1292. Maximum Side Length of a Square with Sum Less than or Equal to Threshold

[ErdemT09]

Problem: https://leetcode.com/problems/maximum-side-length-of-a-square-with-sum-less-than-or-equal-to-threshold/

Algorithm:

Here, it's easier to think about the 1D first (I've also added the algorithm for in the code). The problem there would be finding the longest line, sum of which is less than or equal to the threshold. We can begin by assuming that the longest length len is 0. When looping through the array, if we come across a line that is longer than the len, then we should update len.
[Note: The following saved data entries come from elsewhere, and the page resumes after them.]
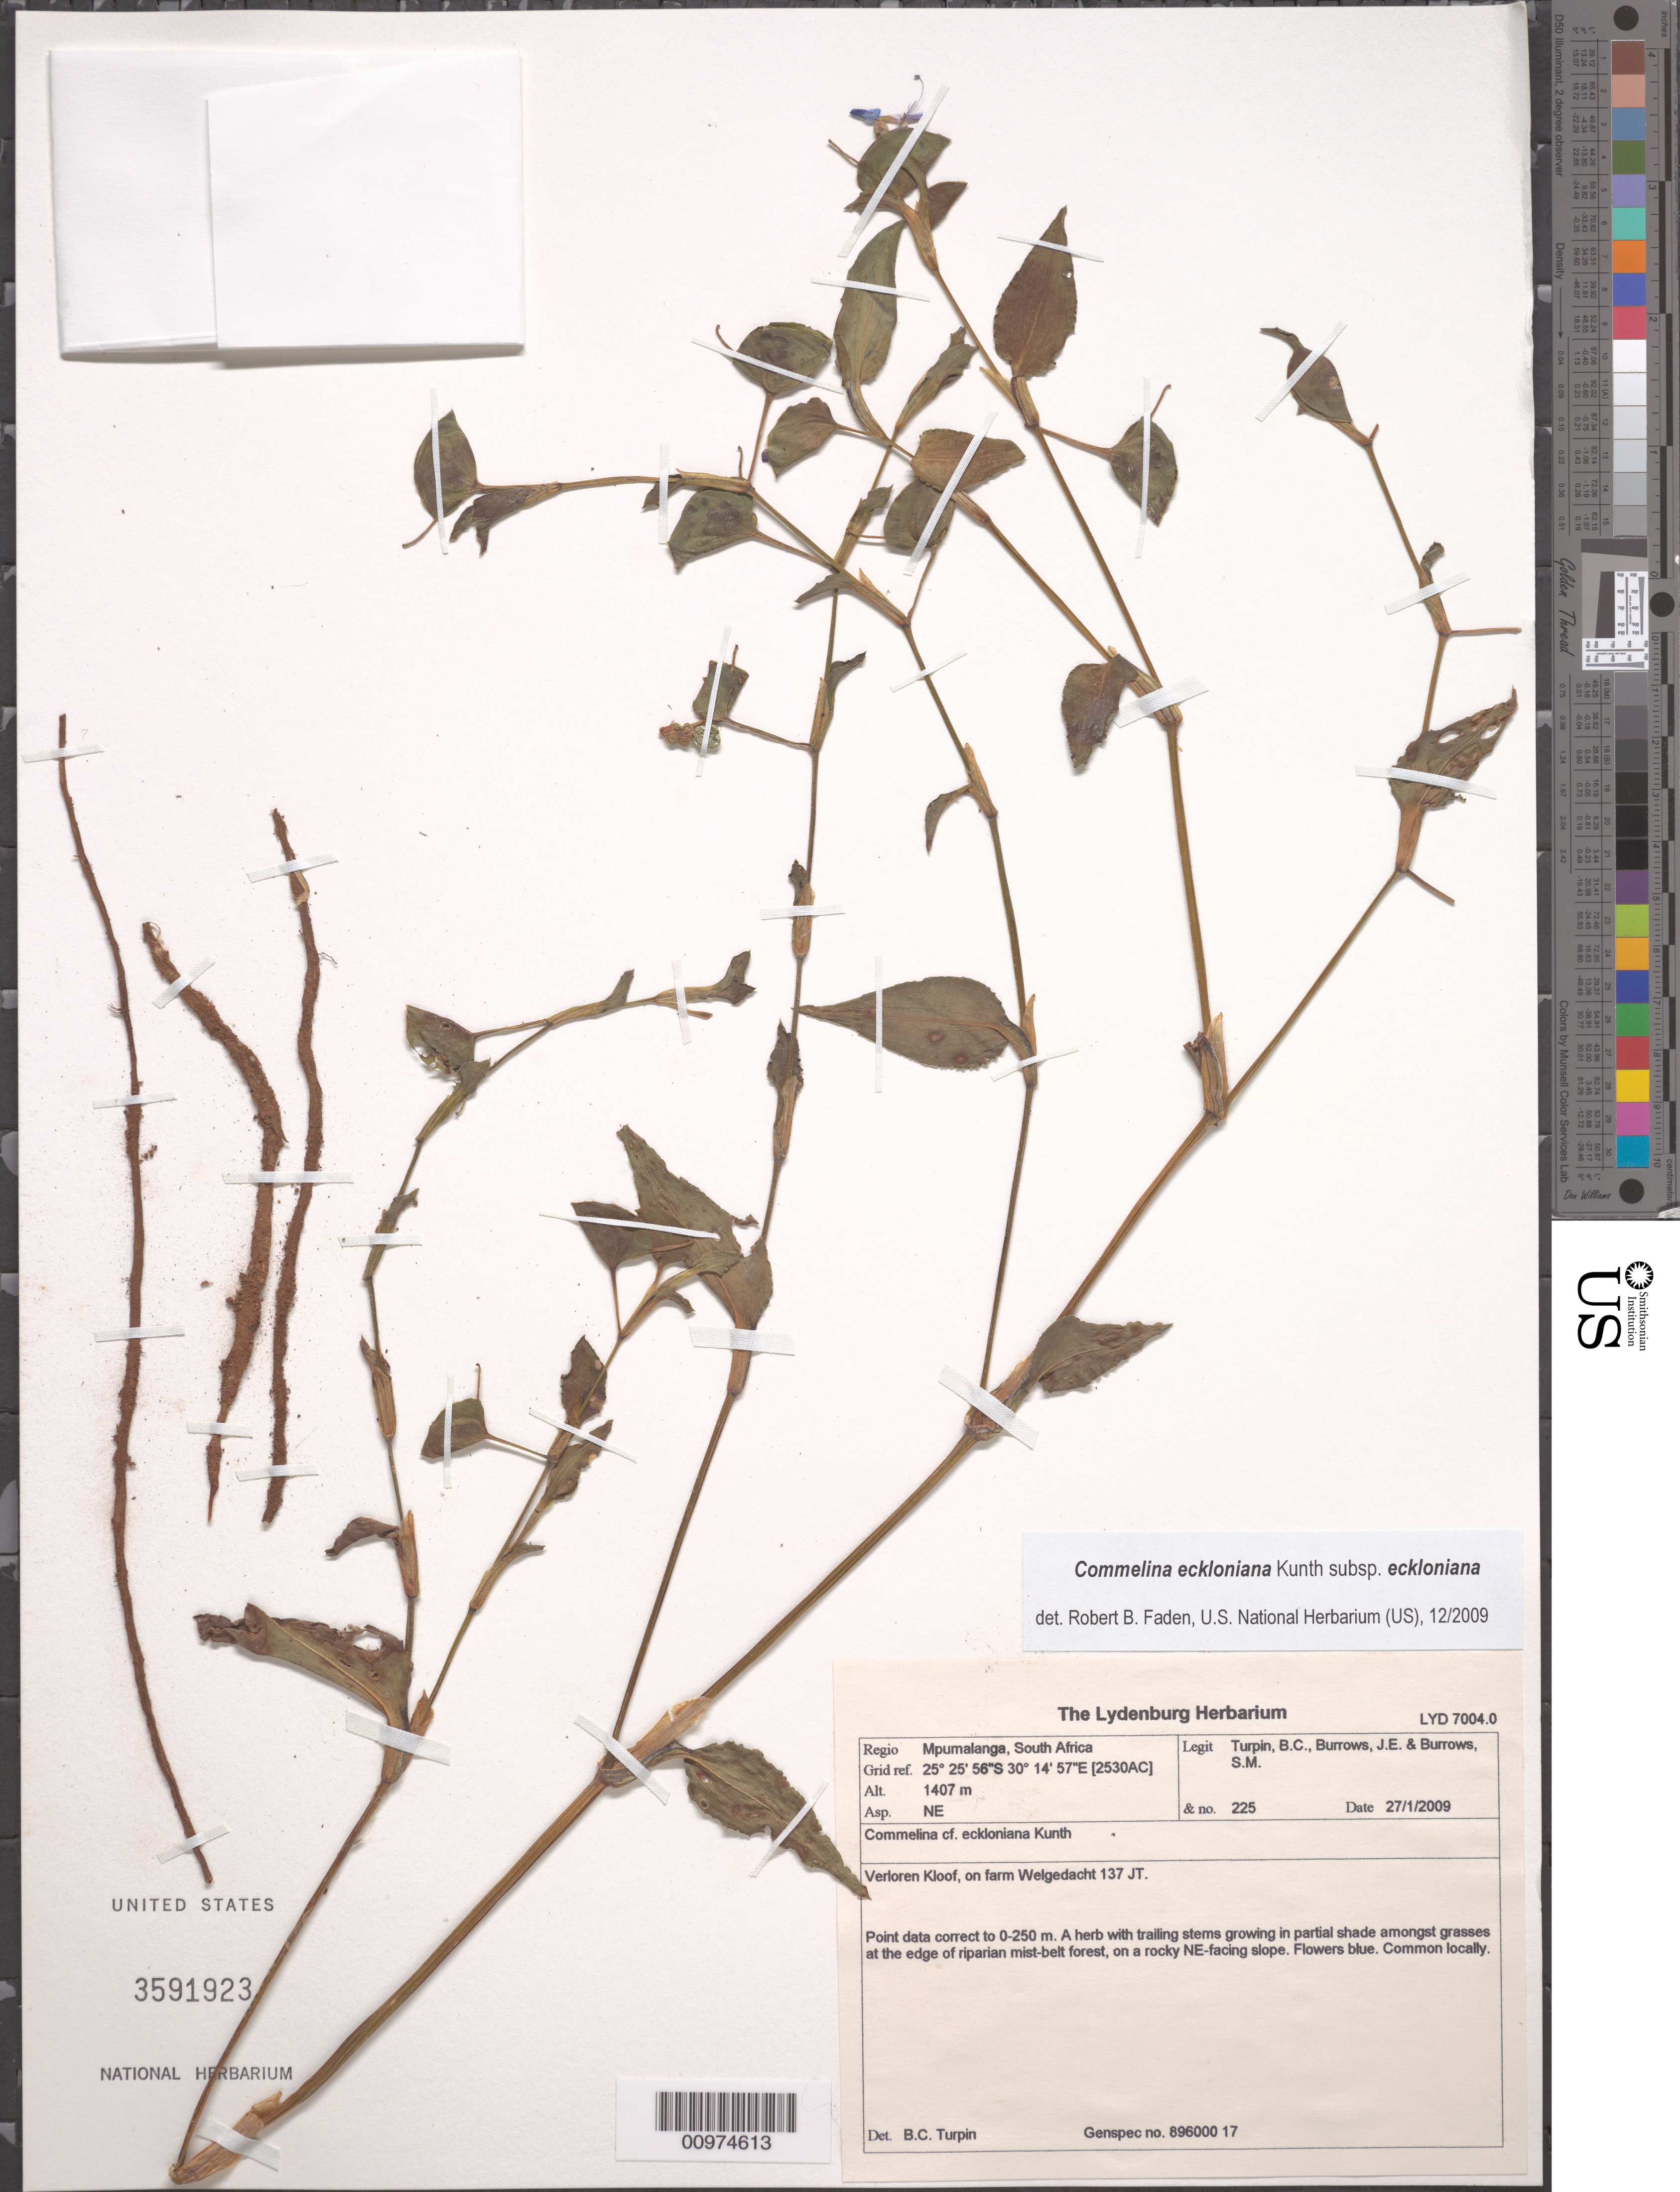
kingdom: Plantae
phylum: Tracheophyta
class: Liliopsida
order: Commelinales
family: Commelinaceae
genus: Commelina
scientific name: Commelina eckloniana subsp. eckloniana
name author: Kunth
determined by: Faden, Robert B., (US), Smithsonian Institution - National Museum of Natural History (UNITED STATES)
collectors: B. C. Turpin et al.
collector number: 225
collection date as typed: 27 Dec 2009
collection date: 2009-12-27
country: South Africa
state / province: Mpumalanga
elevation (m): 1407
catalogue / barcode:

Now, if len becomes 5, that means that we don't need to check lines of length < 5. At any index, if the sum of the elements up to the index minus the sum of the elements up to index-len-1 is less than or equal to the threshold, that means that len has to be incremented. So, we use prefix sums to find the solution to this problem.

The same can be done with matrices. At each entry i-j, the sum of the square of side length len+1 can be calculated with prefix matrix sums. The sum of such squares are equal to: sum[i][j] - sum[i - len][j] - sum[i][j - len] + sum[i - len][j - len] To visualize: The square sum for the green square on the bottom right is equal to the matrix sum at that point minus the matrix the sum of the excluded rows minus the matrix sum of the sxcluded columns + the double-subtracted intersection of the two.